***** WORKING DATA *****

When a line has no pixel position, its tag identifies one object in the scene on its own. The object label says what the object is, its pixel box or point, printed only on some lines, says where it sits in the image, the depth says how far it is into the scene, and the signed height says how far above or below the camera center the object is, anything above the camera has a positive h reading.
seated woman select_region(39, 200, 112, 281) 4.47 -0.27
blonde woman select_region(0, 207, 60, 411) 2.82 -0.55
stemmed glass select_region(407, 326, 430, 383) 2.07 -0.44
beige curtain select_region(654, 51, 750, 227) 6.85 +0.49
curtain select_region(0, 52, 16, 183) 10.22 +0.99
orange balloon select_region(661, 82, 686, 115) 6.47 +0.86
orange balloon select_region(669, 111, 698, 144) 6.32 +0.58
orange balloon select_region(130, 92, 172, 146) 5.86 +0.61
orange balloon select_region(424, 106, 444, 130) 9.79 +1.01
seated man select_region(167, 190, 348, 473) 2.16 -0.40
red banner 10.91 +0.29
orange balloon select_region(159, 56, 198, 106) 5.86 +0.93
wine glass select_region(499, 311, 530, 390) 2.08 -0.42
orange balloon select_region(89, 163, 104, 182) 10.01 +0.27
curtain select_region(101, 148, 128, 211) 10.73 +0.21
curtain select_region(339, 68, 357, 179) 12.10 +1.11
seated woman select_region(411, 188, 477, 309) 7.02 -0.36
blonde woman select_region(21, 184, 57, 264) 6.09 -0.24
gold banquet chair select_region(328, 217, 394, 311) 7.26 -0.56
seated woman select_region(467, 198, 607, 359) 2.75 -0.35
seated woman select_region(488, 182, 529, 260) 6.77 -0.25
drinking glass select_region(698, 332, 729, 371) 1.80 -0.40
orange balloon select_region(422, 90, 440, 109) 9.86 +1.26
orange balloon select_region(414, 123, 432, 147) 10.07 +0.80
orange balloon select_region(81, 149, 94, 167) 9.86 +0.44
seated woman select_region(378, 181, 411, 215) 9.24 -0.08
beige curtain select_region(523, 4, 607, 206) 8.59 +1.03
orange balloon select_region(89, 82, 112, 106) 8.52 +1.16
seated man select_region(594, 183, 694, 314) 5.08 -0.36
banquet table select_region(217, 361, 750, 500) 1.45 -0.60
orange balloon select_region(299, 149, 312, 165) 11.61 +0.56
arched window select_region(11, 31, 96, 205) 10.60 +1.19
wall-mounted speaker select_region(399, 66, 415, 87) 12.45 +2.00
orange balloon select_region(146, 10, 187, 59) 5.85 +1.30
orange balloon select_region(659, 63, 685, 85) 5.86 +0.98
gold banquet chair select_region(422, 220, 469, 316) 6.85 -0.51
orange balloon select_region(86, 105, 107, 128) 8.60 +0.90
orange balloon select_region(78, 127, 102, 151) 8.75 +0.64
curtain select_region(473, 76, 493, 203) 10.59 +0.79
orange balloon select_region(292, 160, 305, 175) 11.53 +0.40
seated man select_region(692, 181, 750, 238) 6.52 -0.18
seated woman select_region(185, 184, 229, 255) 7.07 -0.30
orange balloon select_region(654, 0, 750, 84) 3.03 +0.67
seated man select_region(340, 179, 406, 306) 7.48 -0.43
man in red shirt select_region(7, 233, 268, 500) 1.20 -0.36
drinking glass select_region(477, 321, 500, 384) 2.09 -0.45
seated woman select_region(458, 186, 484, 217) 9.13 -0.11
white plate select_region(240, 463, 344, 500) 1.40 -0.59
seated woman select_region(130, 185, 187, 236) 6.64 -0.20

*****
***** WORKING DATA *****

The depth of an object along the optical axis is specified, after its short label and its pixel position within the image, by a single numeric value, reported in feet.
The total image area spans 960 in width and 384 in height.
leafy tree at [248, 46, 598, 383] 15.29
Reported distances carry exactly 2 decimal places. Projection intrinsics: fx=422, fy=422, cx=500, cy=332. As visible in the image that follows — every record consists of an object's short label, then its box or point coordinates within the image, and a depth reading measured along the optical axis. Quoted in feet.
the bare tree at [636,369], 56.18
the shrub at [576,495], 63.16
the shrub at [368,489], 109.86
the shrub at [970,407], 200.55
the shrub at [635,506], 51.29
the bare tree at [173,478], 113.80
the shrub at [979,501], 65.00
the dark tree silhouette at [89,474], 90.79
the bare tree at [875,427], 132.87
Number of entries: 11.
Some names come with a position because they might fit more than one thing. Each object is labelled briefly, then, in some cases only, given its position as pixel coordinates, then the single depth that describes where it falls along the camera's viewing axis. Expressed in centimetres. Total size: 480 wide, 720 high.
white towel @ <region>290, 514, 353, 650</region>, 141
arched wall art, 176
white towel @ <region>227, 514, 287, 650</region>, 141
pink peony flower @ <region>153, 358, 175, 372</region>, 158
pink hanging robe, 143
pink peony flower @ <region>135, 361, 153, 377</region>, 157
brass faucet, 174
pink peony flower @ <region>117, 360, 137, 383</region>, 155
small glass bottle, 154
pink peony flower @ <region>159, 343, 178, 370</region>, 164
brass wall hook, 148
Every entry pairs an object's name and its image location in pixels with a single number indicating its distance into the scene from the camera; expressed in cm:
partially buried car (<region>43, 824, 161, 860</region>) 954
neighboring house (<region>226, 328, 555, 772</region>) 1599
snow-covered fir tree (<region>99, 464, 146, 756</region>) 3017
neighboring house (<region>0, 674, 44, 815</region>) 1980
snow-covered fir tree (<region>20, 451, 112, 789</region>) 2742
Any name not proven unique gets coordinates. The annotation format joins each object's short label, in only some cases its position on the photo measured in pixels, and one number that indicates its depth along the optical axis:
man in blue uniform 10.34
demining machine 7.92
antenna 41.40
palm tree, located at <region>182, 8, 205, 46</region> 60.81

*****

## [WHAT IS REQUIRED]
In the listing above, transcribe exactly everything from the line containing "brass faucet, 174" down to the line containing "snow-covered fir tree (<region>20, 451, 112, 789</region>)", including both and nothing more.

## [RESULT]
brass faucet, 174
pink peony flower @ <region>117, 360, 137, 383</region>, 155
small glass bottle, 154
pink peony flower @ <region>159, 343, 178, 370</region>, 164
brass wall hook, 148
Every entry pairs an object's name and its image location in pixels with a single number indicating its distance into the scene from the camera; expressed in cm:
partially buried car (<region>43, 824, 161, 860</region>) 954
neighboring house (<region>226, 328, 555, 772</region>) 1599
snow-covered fir tree (<region>99, 464, 146, 756</region>) 3017
neighboring house (<region>0, 674, 44, 815</region>) 1980
snow-covered fir tree (<region>20, 451, 112, 789</region>) 2742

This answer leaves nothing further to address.